Reduced transmitral pressure gradient resulting from decompression of the left atrium through the ASD and displacement of the left ventricular apex due to a large right ventricle attenuate these classic findings of mitral stenosis.
Development of pulmonary hypertension and, consequently, an increase in right atrial and left atrial pressures may increase transmitral pressure gradient and bring out these auscultatory findings, but this phenomenon is canceled by further dilatation of the right ventricle, thus obscuring the left ventricular apex.
The second heart sound (S2) may be widely split for 2 reasons. Increased right heart flow of ASD can result in late closure of the pulmonary component of the S2, and decreased left ventricular and aortic flow, secondary to mitral stenosis and ASD, can cause early closure of the aortic component of S2.
Additional heart sounds and murmurs
Third and fourth heart sounds of right ventricular origin may be audible at the left sternal border and are louder with inspiration.
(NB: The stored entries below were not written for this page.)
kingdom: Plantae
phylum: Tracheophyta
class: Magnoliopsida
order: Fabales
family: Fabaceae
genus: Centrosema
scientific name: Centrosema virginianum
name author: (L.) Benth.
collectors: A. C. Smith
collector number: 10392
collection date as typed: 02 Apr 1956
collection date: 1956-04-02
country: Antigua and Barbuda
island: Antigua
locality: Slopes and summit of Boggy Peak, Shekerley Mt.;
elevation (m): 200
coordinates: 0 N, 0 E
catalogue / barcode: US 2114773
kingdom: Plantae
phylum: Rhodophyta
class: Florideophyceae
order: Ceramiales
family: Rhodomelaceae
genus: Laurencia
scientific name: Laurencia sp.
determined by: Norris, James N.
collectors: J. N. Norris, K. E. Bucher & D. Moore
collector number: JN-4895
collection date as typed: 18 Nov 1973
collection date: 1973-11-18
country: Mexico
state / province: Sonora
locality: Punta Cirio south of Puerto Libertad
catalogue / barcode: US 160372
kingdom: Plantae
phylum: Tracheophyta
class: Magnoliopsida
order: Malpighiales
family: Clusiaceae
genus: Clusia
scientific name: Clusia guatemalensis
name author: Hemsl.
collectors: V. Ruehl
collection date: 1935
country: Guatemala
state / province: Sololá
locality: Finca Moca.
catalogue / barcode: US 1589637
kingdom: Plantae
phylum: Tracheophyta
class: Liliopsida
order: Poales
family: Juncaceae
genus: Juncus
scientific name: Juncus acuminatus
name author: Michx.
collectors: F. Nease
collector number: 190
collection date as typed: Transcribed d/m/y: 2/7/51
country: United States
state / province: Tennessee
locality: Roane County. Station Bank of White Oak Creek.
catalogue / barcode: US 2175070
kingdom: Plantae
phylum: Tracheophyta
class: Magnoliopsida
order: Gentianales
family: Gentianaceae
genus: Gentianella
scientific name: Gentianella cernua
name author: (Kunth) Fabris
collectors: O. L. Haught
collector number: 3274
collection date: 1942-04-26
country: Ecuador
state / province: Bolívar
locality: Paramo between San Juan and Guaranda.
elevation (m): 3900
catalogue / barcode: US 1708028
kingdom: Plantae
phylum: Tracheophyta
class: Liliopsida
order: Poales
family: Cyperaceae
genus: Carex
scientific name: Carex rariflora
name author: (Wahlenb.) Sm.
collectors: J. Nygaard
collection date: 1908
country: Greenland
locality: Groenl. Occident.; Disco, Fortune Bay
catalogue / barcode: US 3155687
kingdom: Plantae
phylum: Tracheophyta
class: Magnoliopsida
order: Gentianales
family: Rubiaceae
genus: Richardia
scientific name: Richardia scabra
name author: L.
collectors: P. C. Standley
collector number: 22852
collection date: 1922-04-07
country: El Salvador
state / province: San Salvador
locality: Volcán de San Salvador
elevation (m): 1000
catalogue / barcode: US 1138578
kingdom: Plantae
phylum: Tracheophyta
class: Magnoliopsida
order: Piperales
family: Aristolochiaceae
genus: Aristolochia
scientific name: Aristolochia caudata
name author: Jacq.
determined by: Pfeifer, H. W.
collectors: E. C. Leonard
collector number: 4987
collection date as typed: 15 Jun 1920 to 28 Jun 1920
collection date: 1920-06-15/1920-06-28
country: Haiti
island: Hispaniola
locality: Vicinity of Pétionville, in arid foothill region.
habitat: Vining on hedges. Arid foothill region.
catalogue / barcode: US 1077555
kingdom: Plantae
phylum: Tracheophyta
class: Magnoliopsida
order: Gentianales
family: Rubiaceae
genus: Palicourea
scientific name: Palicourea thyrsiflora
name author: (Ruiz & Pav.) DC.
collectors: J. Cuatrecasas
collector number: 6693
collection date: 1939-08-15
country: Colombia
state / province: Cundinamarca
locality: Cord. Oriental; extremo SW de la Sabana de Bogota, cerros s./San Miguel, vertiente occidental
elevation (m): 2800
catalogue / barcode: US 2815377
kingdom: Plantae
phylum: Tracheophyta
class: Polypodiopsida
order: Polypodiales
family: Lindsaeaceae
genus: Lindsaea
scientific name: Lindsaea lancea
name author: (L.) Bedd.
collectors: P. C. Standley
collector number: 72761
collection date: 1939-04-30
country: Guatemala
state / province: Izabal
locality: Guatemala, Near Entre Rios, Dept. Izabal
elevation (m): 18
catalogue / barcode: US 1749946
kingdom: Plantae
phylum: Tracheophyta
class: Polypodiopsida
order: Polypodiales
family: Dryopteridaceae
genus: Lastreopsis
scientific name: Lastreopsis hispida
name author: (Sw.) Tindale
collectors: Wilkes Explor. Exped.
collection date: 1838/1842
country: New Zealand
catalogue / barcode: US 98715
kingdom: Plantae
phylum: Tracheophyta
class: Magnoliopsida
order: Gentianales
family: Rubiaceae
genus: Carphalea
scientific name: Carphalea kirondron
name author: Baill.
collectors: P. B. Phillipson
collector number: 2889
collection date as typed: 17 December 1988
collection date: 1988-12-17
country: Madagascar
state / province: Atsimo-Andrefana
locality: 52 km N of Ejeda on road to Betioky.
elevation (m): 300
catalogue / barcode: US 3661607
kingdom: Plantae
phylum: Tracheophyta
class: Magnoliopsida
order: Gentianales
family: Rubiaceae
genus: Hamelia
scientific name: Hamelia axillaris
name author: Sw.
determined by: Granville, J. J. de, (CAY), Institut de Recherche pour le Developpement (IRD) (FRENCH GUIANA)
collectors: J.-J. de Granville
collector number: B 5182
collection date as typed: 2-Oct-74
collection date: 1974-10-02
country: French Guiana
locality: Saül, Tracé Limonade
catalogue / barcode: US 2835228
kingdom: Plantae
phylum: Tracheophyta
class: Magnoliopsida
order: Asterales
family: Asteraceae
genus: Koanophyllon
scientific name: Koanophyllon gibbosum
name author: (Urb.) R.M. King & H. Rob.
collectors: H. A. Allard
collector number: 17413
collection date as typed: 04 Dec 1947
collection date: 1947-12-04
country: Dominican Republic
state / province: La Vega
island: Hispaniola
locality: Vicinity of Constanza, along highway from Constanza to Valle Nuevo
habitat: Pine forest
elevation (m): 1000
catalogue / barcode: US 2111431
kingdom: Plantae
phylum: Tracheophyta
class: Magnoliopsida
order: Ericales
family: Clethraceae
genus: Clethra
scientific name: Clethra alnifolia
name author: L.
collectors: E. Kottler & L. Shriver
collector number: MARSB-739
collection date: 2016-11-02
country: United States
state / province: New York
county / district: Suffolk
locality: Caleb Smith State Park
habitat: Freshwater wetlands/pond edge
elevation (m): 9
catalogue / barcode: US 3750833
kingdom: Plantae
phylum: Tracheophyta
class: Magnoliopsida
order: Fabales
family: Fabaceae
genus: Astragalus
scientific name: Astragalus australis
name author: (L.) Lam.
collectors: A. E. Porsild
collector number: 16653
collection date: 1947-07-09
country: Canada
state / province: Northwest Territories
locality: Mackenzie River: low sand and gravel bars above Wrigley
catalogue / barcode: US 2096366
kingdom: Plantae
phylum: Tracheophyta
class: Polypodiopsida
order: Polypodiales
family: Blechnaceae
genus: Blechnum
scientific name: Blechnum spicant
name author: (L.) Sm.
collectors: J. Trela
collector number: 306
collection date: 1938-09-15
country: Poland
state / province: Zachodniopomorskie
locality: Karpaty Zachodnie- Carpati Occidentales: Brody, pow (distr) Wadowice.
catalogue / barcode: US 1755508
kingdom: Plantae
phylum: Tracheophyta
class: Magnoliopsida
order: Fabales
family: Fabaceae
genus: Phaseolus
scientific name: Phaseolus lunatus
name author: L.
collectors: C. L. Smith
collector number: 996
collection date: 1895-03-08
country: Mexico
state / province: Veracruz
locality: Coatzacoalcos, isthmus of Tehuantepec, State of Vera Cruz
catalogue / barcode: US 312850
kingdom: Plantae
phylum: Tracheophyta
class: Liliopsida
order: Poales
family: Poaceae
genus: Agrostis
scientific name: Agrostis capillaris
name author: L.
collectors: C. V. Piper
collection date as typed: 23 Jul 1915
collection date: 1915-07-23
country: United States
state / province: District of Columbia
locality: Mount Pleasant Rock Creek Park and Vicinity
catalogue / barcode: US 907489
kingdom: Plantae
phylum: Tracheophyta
Systolic murmurs are due to the following:
ASD along the upper left parasternal area - Typically a flow murmur due to increased flow across the pulmonic valve
Tricuspid regurgitation along the lower left parasternal area - Due to the displaced tricuspid valve secondary to right ventricular dilatation; common
Holosystolic murmur at the left parasternal area due to tricuspid regurgitation - Usually increases with inspiration (Carvallo sign), which differentiates it from ASD and mitral regurgitation
Mid diastolic murmurs are due to the following:
Increased flow across the tricuspid valve due to ASD or accompanying tricuspid stenosis, best heard at left lower sternal border or at apex for reasons already mentioned
Mitral stenosis, best heard with stethoscope bell at apex after exercise and with patient in left lateral position
Continuous murmur in the lower right sternal area is due to continuous shunting of blood across a small ASD in the presence of severe mitral stenosis. This is an unusual finding on physical examination.
Abdomen: Ascites and hepatomegaly may be noted in the presence of right heart failure.
Extremities: Ankle edema may be present in the presence of right-sided heart failure.

Mitral stenosis is mostly rheumatic in origin.
Congenital mitral stenosis is very rare.
ASD is either congenital or iatrogenic.